- [Assignment]: Copy out the passage about Littlejohn word for word, everything from "Her experiences at" down to "Rights Without Frontiers.".

- [Document segment]:
Her experiences at the home — including helping and feeding a young woman who was no bigger than a small child and that young woman’s reaction to her kindness — illustrated that every life is precious.

“Then I understood Mother Teresa’s position: Every single life, no matter what the circumstances, no matter what the disability, is infinitely precious, and everyone deserves to be saved,” Littlejohn explained. “And I’m so glad I can talk about this young woman, because I want her witness to be out there.”

Now, Littlejohn proclaims and fights for the value of every life with Women’s Rights Without Frontiers.

“The dignity of every individual, and the determination to save them, is the bedrock of my determination — to save these girls in China,” she explained. “It’s the impetus. They have an equal dignity to boys and have infinite value. They are infinitely precious, every single one of them.”

- [Supplied entries]:
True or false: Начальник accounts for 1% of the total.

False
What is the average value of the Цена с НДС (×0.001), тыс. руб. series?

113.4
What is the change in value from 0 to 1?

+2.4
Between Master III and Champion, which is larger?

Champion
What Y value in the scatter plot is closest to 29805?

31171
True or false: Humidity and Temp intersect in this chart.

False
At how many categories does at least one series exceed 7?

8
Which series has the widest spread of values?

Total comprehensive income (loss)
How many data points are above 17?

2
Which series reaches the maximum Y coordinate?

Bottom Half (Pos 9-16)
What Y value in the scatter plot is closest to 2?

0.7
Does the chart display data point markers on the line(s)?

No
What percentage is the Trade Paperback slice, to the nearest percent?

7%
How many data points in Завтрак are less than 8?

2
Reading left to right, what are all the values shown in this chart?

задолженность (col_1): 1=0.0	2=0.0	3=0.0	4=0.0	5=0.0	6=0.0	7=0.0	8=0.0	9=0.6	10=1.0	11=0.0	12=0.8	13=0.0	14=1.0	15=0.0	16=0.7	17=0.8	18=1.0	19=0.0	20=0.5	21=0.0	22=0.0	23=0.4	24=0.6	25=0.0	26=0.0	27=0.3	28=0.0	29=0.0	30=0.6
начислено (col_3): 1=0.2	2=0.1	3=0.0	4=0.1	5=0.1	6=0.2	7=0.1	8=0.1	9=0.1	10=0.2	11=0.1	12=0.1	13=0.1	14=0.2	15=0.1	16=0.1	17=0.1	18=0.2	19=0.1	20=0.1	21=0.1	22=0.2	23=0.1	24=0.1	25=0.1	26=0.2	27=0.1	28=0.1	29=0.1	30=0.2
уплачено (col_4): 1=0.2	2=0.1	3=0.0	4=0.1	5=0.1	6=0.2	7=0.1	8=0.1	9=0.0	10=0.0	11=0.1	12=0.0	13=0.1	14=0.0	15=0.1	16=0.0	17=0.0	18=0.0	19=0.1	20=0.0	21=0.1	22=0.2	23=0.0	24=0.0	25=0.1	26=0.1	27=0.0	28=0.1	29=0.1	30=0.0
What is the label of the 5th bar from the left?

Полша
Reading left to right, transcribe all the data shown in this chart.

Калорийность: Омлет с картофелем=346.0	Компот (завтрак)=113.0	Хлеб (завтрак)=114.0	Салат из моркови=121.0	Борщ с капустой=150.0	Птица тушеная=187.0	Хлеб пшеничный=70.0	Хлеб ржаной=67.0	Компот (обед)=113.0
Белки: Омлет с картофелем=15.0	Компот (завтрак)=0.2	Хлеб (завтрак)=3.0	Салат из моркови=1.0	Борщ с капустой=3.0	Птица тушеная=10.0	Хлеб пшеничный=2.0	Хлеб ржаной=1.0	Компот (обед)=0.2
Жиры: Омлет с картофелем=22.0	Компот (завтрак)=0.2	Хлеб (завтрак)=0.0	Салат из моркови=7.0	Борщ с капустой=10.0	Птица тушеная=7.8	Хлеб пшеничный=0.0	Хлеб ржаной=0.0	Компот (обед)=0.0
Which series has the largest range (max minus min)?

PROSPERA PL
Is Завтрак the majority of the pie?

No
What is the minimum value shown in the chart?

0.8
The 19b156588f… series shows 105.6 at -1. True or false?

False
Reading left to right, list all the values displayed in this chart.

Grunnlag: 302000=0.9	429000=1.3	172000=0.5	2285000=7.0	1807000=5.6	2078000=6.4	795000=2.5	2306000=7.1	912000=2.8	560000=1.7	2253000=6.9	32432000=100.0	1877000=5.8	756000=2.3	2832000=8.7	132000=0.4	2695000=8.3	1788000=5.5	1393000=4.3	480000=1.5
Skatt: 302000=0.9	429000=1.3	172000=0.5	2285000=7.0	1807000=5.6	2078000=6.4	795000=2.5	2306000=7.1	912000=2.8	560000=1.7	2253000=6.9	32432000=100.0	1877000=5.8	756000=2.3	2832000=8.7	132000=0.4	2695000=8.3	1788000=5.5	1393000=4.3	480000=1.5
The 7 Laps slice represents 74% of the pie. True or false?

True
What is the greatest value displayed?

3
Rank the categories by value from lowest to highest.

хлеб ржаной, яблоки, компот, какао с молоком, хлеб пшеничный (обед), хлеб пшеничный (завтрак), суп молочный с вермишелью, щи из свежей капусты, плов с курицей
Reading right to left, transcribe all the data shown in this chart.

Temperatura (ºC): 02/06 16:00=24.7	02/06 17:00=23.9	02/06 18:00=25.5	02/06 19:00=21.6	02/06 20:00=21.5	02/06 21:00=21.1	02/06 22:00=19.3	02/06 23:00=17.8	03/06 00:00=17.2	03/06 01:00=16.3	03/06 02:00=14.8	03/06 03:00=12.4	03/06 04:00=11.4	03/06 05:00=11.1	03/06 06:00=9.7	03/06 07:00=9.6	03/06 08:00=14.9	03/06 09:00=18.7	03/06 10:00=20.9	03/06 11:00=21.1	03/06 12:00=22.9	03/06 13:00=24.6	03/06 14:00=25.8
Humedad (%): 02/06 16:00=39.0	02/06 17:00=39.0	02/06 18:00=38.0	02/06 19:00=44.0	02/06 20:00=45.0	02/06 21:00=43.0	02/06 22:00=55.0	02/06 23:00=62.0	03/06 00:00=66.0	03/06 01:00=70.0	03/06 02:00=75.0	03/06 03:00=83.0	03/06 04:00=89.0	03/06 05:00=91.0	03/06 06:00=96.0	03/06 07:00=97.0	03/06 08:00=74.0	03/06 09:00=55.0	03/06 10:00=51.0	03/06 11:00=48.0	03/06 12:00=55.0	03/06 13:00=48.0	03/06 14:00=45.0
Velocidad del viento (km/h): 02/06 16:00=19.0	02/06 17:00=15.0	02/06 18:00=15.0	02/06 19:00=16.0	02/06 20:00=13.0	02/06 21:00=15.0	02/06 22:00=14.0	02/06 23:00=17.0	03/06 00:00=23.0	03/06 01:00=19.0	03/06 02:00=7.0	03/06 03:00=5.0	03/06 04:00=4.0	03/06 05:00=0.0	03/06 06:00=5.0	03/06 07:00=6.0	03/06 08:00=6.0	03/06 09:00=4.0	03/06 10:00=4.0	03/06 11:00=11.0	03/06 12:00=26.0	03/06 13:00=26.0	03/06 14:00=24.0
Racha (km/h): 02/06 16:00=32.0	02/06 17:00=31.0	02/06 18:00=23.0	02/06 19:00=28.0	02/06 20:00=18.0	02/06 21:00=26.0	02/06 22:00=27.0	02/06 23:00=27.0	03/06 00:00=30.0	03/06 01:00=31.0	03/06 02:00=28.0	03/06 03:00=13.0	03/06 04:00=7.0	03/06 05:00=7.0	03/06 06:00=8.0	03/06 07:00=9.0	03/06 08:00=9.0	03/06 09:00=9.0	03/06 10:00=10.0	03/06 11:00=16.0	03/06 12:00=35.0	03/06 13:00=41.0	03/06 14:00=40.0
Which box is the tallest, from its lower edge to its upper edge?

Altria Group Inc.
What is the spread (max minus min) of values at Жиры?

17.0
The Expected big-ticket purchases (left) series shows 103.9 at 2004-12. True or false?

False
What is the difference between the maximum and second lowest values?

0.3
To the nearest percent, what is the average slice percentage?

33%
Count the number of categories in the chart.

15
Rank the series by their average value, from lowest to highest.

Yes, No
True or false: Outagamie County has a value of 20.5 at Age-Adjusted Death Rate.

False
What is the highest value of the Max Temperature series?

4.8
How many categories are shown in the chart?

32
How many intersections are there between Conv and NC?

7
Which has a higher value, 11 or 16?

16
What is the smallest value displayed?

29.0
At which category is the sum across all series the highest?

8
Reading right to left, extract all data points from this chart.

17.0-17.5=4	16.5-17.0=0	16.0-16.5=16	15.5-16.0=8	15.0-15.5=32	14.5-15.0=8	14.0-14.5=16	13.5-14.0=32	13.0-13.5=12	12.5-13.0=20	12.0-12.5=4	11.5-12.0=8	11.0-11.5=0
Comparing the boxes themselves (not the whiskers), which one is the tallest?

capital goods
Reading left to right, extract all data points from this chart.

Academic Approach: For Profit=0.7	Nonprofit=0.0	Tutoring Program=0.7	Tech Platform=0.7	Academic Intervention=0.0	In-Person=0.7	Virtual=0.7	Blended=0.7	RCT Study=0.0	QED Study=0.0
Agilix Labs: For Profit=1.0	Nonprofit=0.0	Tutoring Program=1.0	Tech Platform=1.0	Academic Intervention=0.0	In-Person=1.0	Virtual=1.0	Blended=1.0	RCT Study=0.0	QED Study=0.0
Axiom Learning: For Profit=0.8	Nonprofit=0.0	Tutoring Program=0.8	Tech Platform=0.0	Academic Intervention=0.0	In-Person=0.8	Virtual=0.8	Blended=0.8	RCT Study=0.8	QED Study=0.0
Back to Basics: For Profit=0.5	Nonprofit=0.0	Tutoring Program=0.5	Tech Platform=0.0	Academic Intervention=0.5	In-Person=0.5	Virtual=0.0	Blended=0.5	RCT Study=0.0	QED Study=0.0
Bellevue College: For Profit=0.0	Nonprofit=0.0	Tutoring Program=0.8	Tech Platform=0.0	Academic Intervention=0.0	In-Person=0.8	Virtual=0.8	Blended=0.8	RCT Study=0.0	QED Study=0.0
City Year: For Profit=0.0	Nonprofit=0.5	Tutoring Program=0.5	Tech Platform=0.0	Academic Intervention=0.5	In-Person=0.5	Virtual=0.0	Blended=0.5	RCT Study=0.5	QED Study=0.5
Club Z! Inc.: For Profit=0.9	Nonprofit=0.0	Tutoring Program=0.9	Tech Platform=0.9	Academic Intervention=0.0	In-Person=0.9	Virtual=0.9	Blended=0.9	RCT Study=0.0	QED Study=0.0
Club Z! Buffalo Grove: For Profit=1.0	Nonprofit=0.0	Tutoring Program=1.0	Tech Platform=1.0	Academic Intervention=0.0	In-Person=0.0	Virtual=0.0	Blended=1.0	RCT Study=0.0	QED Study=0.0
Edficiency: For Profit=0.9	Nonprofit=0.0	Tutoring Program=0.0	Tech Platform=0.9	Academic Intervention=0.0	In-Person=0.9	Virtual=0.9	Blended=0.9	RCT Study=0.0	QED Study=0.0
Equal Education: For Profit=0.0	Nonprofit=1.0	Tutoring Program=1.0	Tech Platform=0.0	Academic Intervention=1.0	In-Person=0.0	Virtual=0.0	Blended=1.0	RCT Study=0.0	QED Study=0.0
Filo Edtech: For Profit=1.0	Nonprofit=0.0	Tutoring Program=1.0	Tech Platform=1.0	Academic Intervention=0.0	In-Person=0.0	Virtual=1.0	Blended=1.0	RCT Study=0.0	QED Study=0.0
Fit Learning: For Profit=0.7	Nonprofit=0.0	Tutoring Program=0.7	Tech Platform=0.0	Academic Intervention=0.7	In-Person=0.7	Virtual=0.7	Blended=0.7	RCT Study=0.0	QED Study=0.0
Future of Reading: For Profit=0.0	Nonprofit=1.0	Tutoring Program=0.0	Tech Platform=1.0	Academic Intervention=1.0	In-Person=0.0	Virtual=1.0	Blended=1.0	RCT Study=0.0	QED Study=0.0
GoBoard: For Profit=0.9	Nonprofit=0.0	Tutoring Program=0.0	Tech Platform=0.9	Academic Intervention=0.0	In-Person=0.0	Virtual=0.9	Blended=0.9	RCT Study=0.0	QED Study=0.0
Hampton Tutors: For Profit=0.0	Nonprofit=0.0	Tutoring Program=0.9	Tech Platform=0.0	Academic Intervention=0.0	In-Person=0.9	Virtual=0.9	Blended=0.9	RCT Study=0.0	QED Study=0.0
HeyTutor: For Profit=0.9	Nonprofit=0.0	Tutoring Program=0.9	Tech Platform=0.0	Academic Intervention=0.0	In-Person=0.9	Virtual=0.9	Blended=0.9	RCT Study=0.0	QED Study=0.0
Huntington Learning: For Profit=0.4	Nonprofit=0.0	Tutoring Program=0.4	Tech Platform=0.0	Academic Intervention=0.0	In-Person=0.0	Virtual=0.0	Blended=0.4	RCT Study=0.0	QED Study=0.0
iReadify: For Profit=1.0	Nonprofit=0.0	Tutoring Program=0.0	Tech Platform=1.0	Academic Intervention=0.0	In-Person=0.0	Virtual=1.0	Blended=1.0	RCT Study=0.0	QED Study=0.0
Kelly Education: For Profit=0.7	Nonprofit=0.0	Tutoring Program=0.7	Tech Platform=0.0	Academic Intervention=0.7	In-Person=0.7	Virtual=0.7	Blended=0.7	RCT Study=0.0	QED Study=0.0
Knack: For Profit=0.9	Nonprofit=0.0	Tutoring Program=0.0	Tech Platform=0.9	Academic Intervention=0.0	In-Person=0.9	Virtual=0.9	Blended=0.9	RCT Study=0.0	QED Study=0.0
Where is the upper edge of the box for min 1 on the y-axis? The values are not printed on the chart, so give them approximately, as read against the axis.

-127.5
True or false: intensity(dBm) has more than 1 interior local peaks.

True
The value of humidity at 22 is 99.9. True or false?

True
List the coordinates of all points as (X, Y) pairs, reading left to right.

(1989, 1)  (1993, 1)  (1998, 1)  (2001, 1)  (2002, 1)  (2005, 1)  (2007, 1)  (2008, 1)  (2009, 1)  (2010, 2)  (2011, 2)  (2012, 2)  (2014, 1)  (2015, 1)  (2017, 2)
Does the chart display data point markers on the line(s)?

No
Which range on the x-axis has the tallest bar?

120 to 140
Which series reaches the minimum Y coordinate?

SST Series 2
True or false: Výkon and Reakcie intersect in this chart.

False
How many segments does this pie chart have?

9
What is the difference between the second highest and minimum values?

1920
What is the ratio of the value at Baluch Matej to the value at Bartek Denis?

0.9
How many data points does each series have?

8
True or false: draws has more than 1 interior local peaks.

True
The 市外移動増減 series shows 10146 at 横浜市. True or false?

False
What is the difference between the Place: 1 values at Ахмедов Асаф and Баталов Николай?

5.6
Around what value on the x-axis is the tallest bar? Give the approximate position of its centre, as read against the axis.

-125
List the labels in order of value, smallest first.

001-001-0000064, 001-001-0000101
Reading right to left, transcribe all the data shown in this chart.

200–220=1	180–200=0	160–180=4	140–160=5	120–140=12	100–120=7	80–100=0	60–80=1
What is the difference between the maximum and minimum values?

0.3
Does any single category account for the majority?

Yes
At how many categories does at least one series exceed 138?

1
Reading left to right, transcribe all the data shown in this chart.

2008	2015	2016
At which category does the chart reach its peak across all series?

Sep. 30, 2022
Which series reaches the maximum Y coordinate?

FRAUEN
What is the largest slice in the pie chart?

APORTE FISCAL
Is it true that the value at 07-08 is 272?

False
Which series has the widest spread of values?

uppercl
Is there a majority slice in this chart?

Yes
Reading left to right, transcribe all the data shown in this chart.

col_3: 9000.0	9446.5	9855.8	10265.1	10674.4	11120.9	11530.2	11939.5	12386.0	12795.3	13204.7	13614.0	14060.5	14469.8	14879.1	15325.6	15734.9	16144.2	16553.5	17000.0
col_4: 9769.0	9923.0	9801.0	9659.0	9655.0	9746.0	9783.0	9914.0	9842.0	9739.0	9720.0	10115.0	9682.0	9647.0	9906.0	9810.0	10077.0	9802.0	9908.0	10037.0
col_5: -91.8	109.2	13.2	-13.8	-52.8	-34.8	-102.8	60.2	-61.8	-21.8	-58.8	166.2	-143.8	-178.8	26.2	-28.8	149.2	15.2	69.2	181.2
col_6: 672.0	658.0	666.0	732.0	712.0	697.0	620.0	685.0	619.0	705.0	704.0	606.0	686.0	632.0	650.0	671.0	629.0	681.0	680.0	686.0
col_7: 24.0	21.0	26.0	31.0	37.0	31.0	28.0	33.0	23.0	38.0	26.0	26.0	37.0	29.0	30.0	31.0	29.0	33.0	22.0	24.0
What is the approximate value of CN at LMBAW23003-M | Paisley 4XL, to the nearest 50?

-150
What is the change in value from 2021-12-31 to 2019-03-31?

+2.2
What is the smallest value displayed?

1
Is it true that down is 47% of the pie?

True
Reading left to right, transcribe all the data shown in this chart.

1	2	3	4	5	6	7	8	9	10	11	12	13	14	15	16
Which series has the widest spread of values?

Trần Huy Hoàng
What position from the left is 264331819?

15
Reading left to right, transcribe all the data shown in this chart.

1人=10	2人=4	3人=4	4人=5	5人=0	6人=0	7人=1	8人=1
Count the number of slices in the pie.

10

- [Answer to the problem]:
Her experiences at the home — including helping and feeding a young woman who was no bigger than a small child and that young woman’s reaction to her kindness — illustrated that every life is precious.

“Then I understood Mother Teresa’s position: Every single life, no matter what the circumstances, no matter what the disability, is infinitely precious, and everyone deserves to be saved,” Littlejohn explained. “And I’m so glad I can talk about this young woman, because I want her witness to be out there.”

Now, Littlejohn proclaims and fights for the value of every life with Women’s Rights Without Frontiers.